First, the second most probable outcome was non-nazi military dictatorship that almost happened.
Second, the other largest party was strogly pro democracy. They were called social democrats and were definitely not communist. Trying to cast them as such is just repeating nazi propaganda.
> We know the Nazi option turned out very very bad. But it's possible a German/Soviet Stalinist block would have been even worse.
Say what you want about Soviet-caused famine, but they never shipped people in trains to gas chambers for the express purpose of exterminating them.
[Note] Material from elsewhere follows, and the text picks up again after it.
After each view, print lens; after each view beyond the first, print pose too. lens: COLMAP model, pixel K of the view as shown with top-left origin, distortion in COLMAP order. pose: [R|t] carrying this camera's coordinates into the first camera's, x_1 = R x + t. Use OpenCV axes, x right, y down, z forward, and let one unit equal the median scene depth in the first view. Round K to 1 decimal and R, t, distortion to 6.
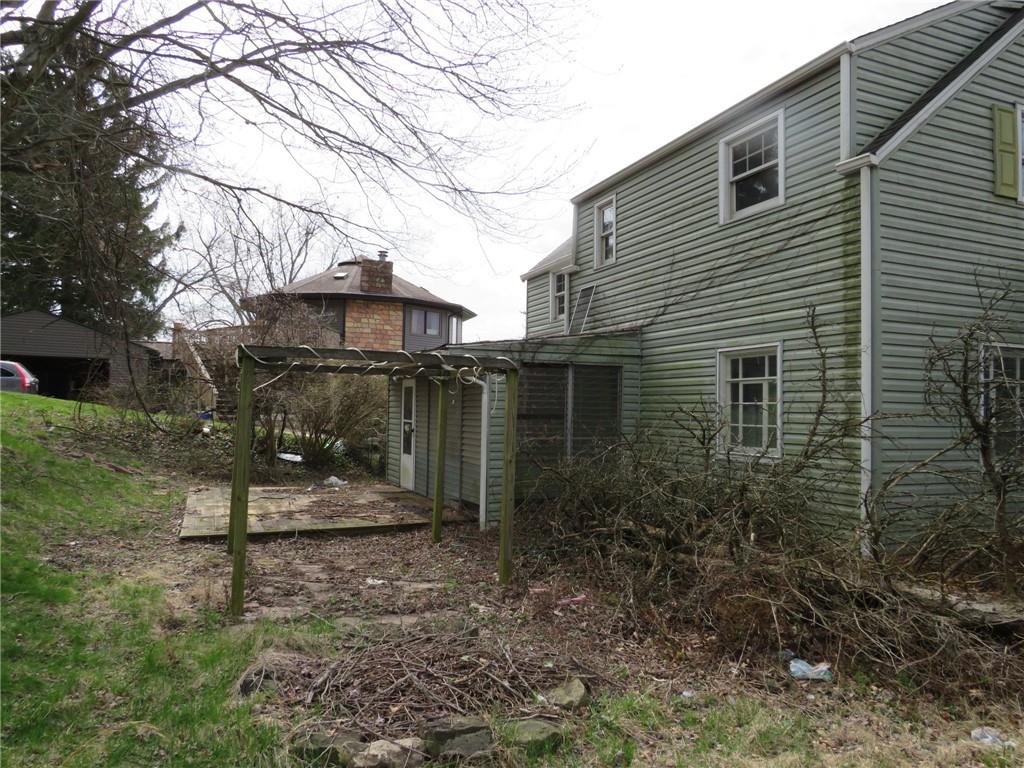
lens RADIAL K [[732.6, 0, 512.0], [0, 732.6, 384.0], [0, 0, 1]] dist [-0.028242, 0.026267]
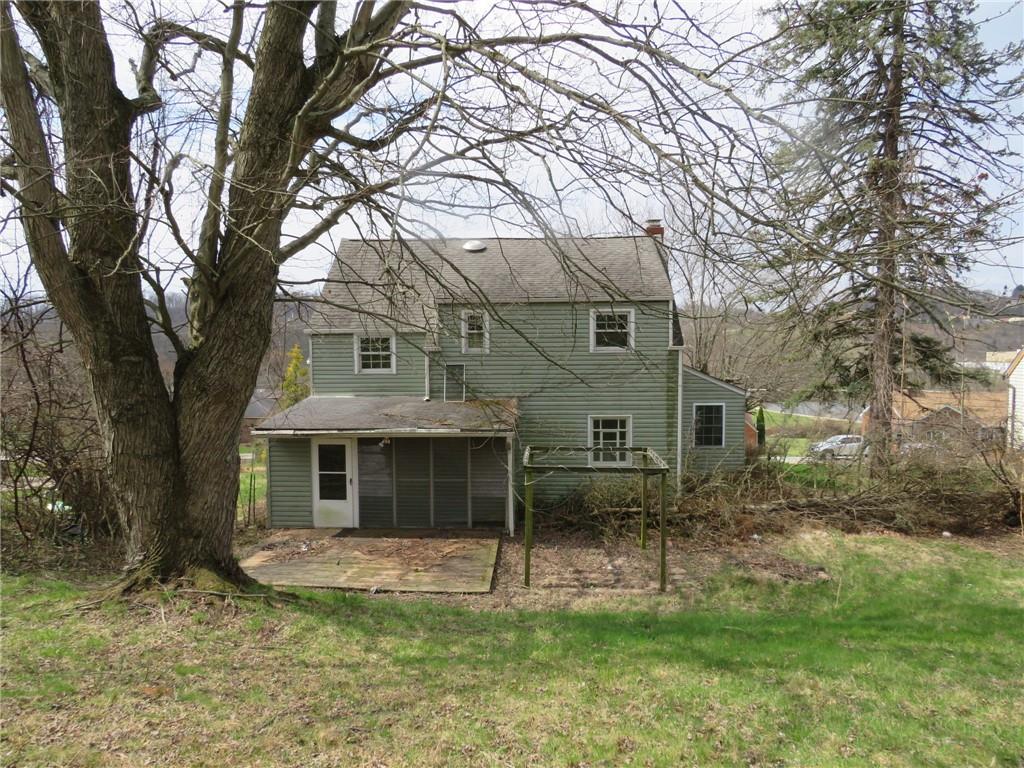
lens RADIAL K [[732.6, 0, 512.0], [0, 732.6, 384.0], [0, 0, 1]] dist [-0.028242, 0.026267]
pose [[0.452066, -0.070013, 0.889233, -2.010055], [-0.018441, 0.995968, 0.087791, -0.384281], [-0.891794, -0.056086, 0.448952, 0.367582]]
Pretty contrived and callous to say that choosing the Nazis might have been the right choice.
Stalin did plenty of genocides of his own, and murdered far more of his own citizens than Hitler did.
If your criteria is that the genocide has to be conducted with a similar train system etc as the Holocaust, you're probably not serious about this discussion.
> Stalin did plenty of genocides of his own, and murdered far more of his own citizens than Hitler did.
Hm, yes - I would like to see the evidence that Stalin directly, intentionally murdered more than 11 million of his citizens.
You're really going out of your way to justify voting for the Nazis, huh.
If you're just going to go ahead and conflate the Holodomor and Holocaust as basically the same thing, then it's not really worth continuing the conversation.
My point is education does not equal to rationality, and democracy is not good but it is the best system we had so far.